The financial landscape in the NBA continues to change on a yearly basis, as franchise values go up, revenue comes into the league and the Collective Bargaining Agreement (CBA) changes how that money can be accessed. The growth of the NBA means that star players get an increasingly larger pie from which they can get paid.
That means the salaries for the top-tier players will continue to reach eye-popping levels. Jaylen Brown signed the largest contract in the history of the league not because he is better than every player in history (or even right now) but because he hit free agency at the right time.
Scottie Barnes will be due for an extension
The Toronto Raptors will be dealing with that new financial landscape as early as this summer, as All-Star forward Scottie Barnes will be eligible to negotiate and sign an extension on his rookie contract. Just a decade ago, the contract DeMar DeRozan signed was a three-year, $28.5 million deal, then further into his prime he inked a five-year, $139 million deal.
Oh how times have changed.
The last time the Raptors negotiated such a deal with a player who had made the leap was Pascal Siakam, who signed a four-year, $136 million extension in October 2019. Siakam hadn’t yet made an All-Star team (he would in his fourth season) but he had started and played a key role on the Raptors’ 2019 championship team.
The financial landscape will be completely different even five years later for Barnes. He joins players such as Cade Cunningham and Franz Wagner as those who have already made a star turn and will be commanding salaries near the top of the available range. How high could those salaries get?
Part of figuring that out will depend on exactly how much the salary cap rises. Agreeing to a contract this upcoming offseason will mean their deal begins in the 2025-26 season, so the increases to the cap not only this upcoming summer but the following one will set the starting point.
How much can Scottie Barnes make?
Cap expert Eric Pincus looked into the 2021 NBA Draft class to predict the contracts each player would be signing.
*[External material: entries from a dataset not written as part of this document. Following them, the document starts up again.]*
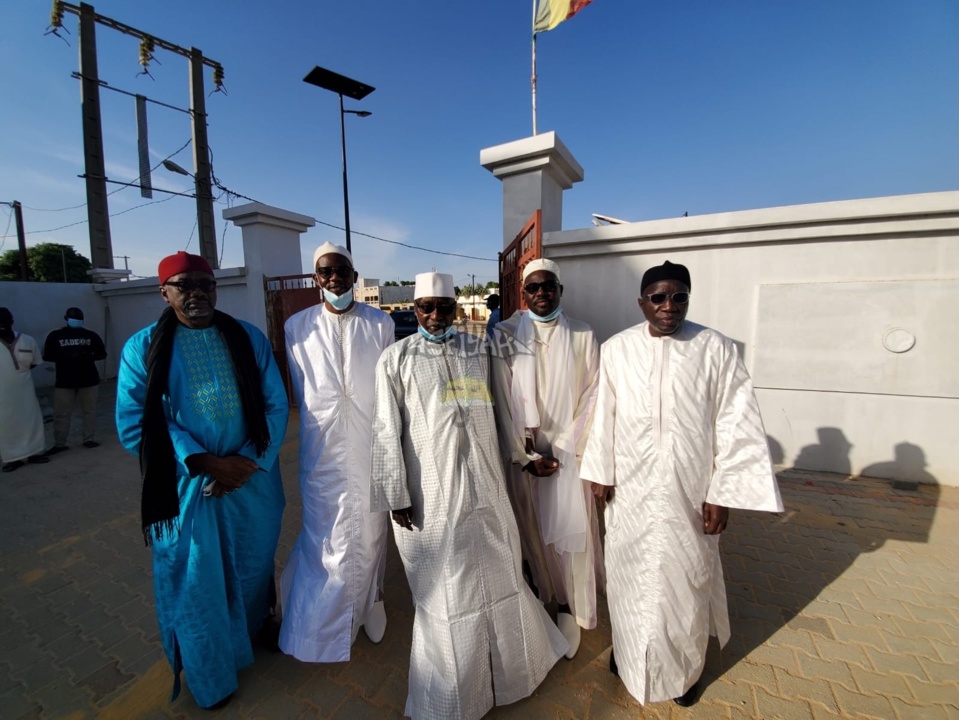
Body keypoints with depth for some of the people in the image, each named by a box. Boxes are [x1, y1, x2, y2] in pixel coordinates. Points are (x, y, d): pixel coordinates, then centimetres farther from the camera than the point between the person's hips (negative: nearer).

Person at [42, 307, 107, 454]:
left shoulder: (91, 335, 5)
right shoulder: (55, 336, 2)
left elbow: (102, 354, 6)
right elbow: (47, 356, 0)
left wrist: (88, 356, -13)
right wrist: (66, 356, -17)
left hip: (88, 379, 1)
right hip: (64, 381, 0)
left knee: (89, 410, 6)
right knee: (61, 413, 2)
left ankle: (89, 439, 15)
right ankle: (59, 444, 12)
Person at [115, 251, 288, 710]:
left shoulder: (249, 338, 0)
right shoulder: (142, 347, -3)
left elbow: (275, 405, -3)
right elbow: (134, 424, -8)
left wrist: (248, 461, -15)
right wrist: (205, 462, -18)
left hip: (252, 480, 2)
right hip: (185, 487, -1)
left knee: (252, 568, 20)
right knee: (195, 582, 15)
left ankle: (252, 635, 51)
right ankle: (209, 675, 42)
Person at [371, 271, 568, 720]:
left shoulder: (480, 350, 4)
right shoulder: (396, 359, -5)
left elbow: (498, 409, 11)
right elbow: (387, 432, -5)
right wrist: (398, 495, -6)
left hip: (484, 487, 4)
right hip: (431, 494, -3)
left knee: (498, 578, 20)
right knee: (444, 593, 13)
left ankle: (505, 664, 49)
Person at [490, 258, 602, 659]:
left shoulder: (583, 336, -2)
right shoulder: (505, 336, -4)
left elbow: (590, 397, -2)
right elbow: (502, 400, -6)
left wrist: (562, 449, -8)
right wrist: (526, 456, -9)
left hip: (568, 452, 0)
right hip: (521, 453, 0)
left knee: (569, 530, 9)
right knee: (530, 529, 13)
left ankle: (569, 607, 31)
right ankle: (538, 598, 37)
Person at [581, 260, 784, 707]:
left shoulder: (717, 349, -9)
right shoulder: (616, 349, -6)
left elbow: (736, 424, -6)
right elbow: (604, 416, 0)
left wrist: (722, 493, -6)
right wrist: (601, 472, 3)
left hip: (690, 491, -1)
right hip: (631, 490, 1)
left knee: (685, 576, 15)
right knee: (629, 572, 18)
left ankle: (684, 669, 43)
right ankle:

He helpfully built some categories out for rookie contract extensions, with “supermax potential” being his most expensive group, followed by “near-max”, large, mid-tier and small.
Where would Scottie Barnes land? Pincus rightfully predicts that he would fall into the maximum contract group, which means he could sign a deal up to 25 percent of the salary cap. With the salary cap in 2025-26 tentatively projected at around $155 million, Barnes would be making $38.75 million in the first year of his new deal.
There is more to the story, however. Pincus points out that Barnes has been good enough to negotiate a designated rookie extension, which is more than simply a max deal. It also includes language commonly referred to as the “Rose Rule” as Derrick Rose was the impetus for building this allowance into the CBA.
In short, if a player signs a designated rookie extension their contract value is not simply the standard 25 percent max, they can bump that number as high as 30 percent if they achieve certain accomplishments in their fourth season: win MVP, Defensive Player of the Year or land on an All-NBA Team.
Only the best couple of players in each draft class can negotiate this into their contract, but Pincus thinks Barnes falls into that group. Anyone watching Barnes carry this Raptors team at time this season would likely agree. His offensive game has advanced alongside his defensive ability to put him on the trajectory to perennial stardom.